Nonethless, I decided to run clusterProfiler::GSEA
(using hallmark gene sets from msigdb). For that I ranked the all genes according to the logFC
that I got from running the differential gene expression analysis. To my surprise, there were plenty of significantly enriched terms (p.val<1e-16). I know this can happen and is also one of the "strengths" of GSEA, because it can detect changes at pathway-level, even if the changes in the expression level of individual genes are not significant, but I did not expect so many enriched pathways.
So I decided to run an additional test and ran differential gene expression analysis between a completely random subset of individuals (disregarding the two initial conditions). The logFC
distribution and adj.P.val
distribution looked similar to the "real" differential gene expression analsyis (comparing condition A and B). However, again GSEA showed many significantly enriched pathways. This makes me seriously doubt whether I can trust my GSEA results for "real" differential gene expression analysis.
I would greatly appreciate any insights you have on this topic and also maybe an explanation why this can happen and what I can do to prevent it.
EDIT:
Some more informations to illustrate the issue.
Because basically all adj. P values are one, the volcano plot is sort of meaning less.
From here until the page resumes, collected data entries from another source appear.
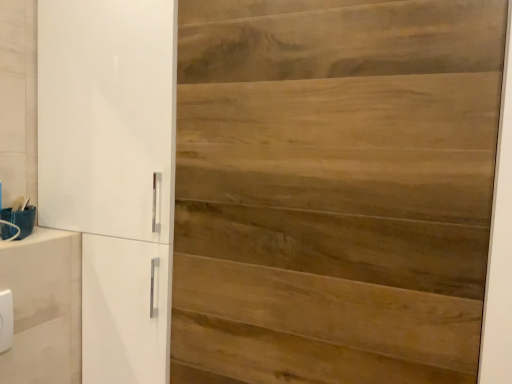
Question: Is white glossy cupboard at left located outside wooden door at center?

Choices:
 (A) yes
 (B) no

Answer: (A)

Question: Is wooden door at center at the back of white glossy cupboard at left?

Choices:
 (A) yes
 (B) no

Answer: (B)

Question: Is the depth of white glossy cupboard at left less than that of wooden door at center?

Choices:
 (A) no
 (B) yes

Answer: (A)

Question: Does white glossy cupboard at left have a greater height compared to wooden door at center?

Choices:
 (A) yes
 (B) no

Answer: (A)

Question: Are white glossy cupboard at left and wooden door at center located far from each other?

Choices:
 (A) no
 (B) yes

Answer: (A)

Question: Does white glossy cupboard at left have a greater width compared to wooden door at center?

Choices:
 (A) no
 (B) yes

Answer: (B)

Question: Is wooden door at center at the right side of white glossy cupboard at left?

Choices:
 (A) yes
 (B) no

Answer: (A)

Question: From a real-world perspective, is wooden door at center located higher than white glossy cupboard at left?

Choices:
 (A) no
 (B) yes

Answer: (B)

Question: Can you confirm if wooden door at center is bigger than white glossy cupboard at left?

Choices:
 (A) yes
 (B) no

Answer: (B)

Question: Considering the relative sizes of wooden door at center and white glossy cupboard at left in the image provided, is wooden door at center thinner than white glossy cupboard at left?

Choices:
 (A) no
 (B) yes

Answer: (B)

Question: Is wooden door at center smaller than white glossy cupboard at left?

Choices:
 (A) yes
 (B) no

Answer: (A)

Question: Is wooden door at center in front of white glossy cupboard at left?

Choices:
 (A) yes
 (B) no

Answer: (A)

Question: Is white plastic/light switch at lower left closer to camera compared to wooden door at center?

Choices:
 (A) no
 (B) yes

Answer: (A)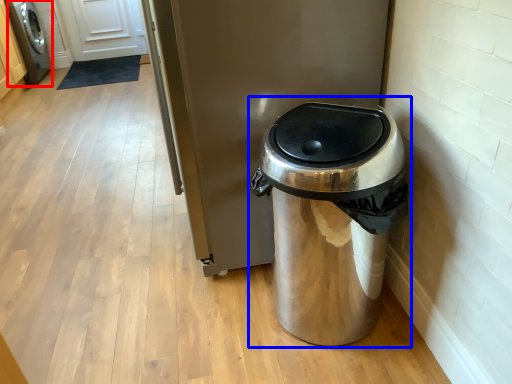
Question: Which point is closer to the camera, washing machine (highlighted by a red box) or waste container (highlighted by a blue box)?

Choices:
 (A) washing machine
 (B) waste container

Answer: (B)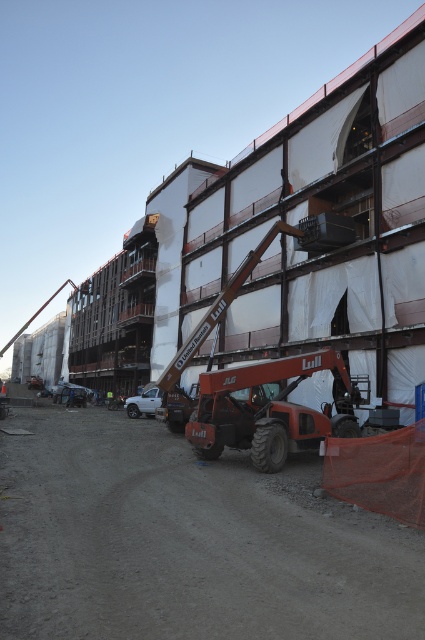
Question: In this image, where is dirt track at center located relative to orange metallic trailer truck at center?

Choices:
 (A) above
 (B) below

Answer: (B)

Question: Which point appears closest to the camera in this image?

Choices:
 (A) (297, 381)
 (B) (34, 586)

Answer: (B)

Question: Which object is closer to the camera taking this photo?

Choices:
 (A) dirt track at center
 (B) orange metallic trailer truck at center

Answer: (A)

Question: Can you confirm if dirt track at center is wider than orange metallic trailer truck at center?

Choices:
 (A) no
 (B) yes

Answer: (B)

Question: Does dirt track at center have a smaller size compared to orange metallic trailer truck at center?

Choices:
 (A) no
 (B) yes

Answer: (A)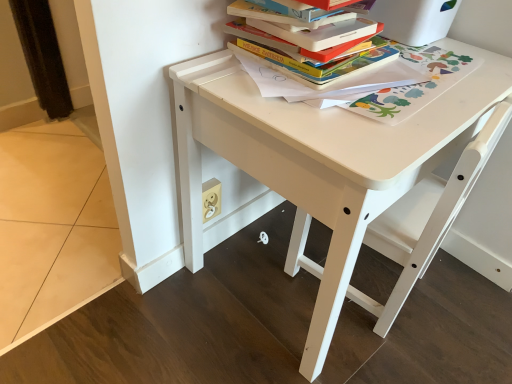
Identify the location of free spot in front of hardcover books at upper center. The width and height of the screenshot is (512, 384). (344, 117).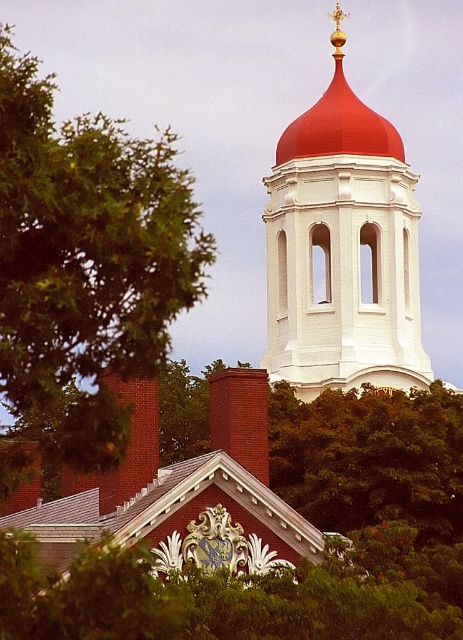
Between white smooth tower at upper center and green leafy tree at center, which one is positioned higher?

Positioned higher is white smooth tower at upper center.

From the picture: Does white smooth tower at upper center appear on the left side of green leafy tree at center?

No, white smooth tower at upper center is not to the left of green leafy tree at center.

Locate an element on the screen. white smooth tower at upper center is located at coordinates (343, 248).

This screenshot has height=640, width=463. In order to click on white smooth tower at upper center in this screenshot , I will do `click(343, 248)`.

Is point (52, 330) positioned in front of point (351, 305)?

Yes, it is.

Does green leafy tree at left appear on the left side of white smooth tower at upper center?

Correct, you'll find green leafy tree at left to the left of white smooth tower at upper center.

Which is in front, point (12, 92) or point (299, 262)?

Point (12, 92) is more forward.

I want to click on green leafy tree at left, so pyautogui.click(x=83, y=269).

Can you confirm if green leafy tree at center is positioned above matte brick church at center?

No.

Is green leafy tree at center positioned before matte brick church at center?

Yes, it is in front of matte brick church at center.

This screenshot has height=640, width=463. Identify the location of green leafy tree at center. (238, 595).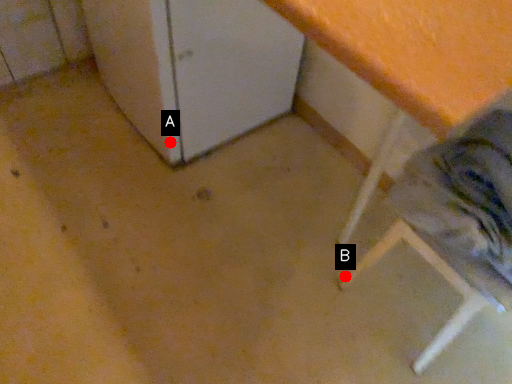
Question: Two points are circled on the image, labeled by A and B beside each circle. Among these points, which one is nearest to the camera?

Choices:
 (A) A is closer
 (B) B is closer

Answer: (B)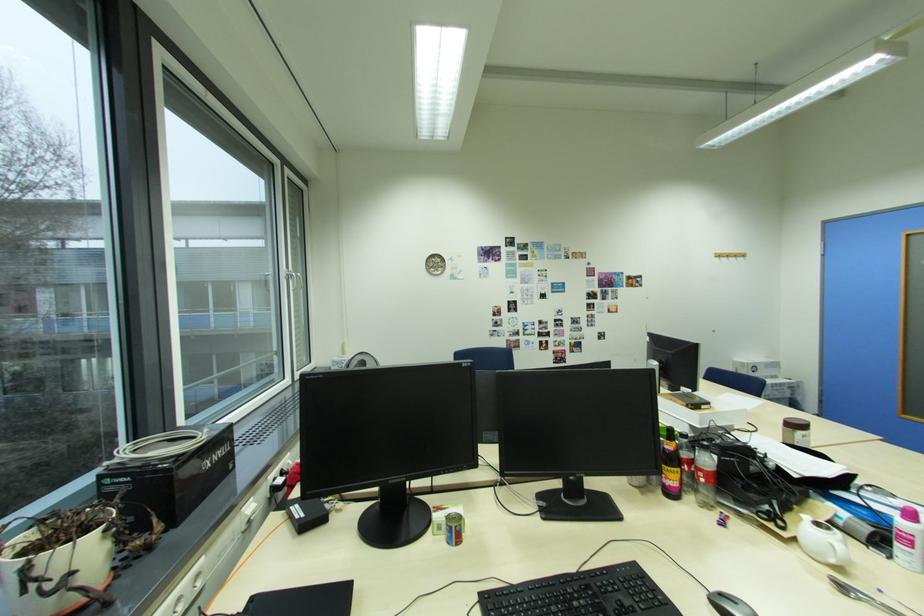
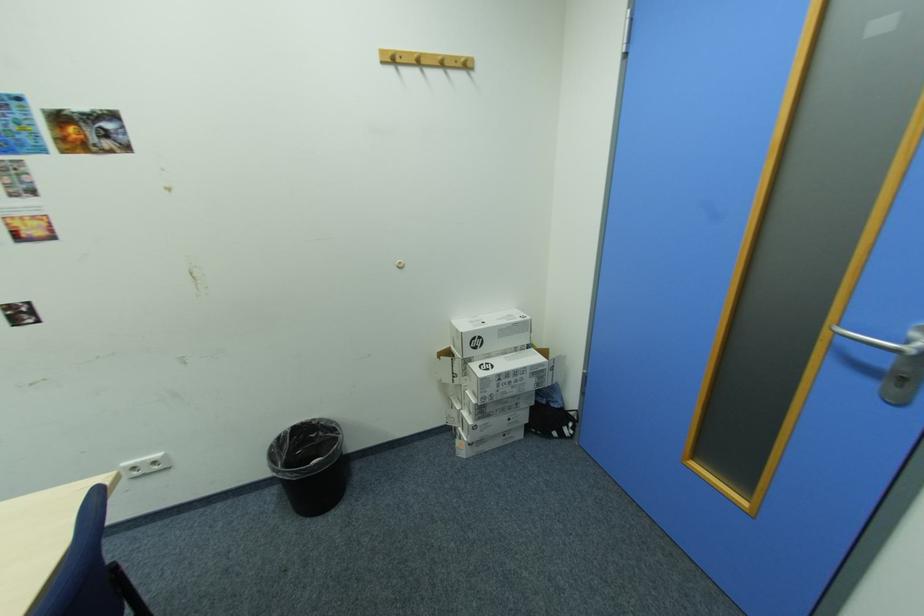
The point at (749, 363) is marked in the first image. Where is the corresponding point in the second image?

(465, 331)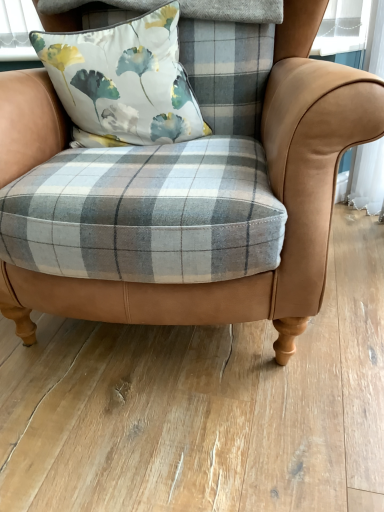
Locate an element on the screen. The width and height of the screenshot is (384, 512). matte plaid fabric chair at center is located at coordinates (273, 191).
Instead I am showing the distribution of logFC
and unadj.P.value
LogFC:
unadjusted P values:
This is how the top enriched pathway looks like. I used the clusterProfiler::GSEA
function.
Which GSEA implementation did you use? I mean, GSEA-like analysis is fine to get some pointers but I would always couple it with inspection of the actual fold changes. After all GSEA is fully rank-based and if the individual logFCs that the ranking is based on are tiny then indeed this could indicate that results are statistically significant but biologically meaningless. Can you add some details and plots, e.g. MA-plot and the GSEA enrichment plot of a representative pathway?
Thank you very much for your reply! I have edited my original post.
Looks indeed as I was thinking, the rank-based analysis somehow got significant but the inspection of the actual fold changes clearly indicates that the ranks itself have little to no meaning (imo).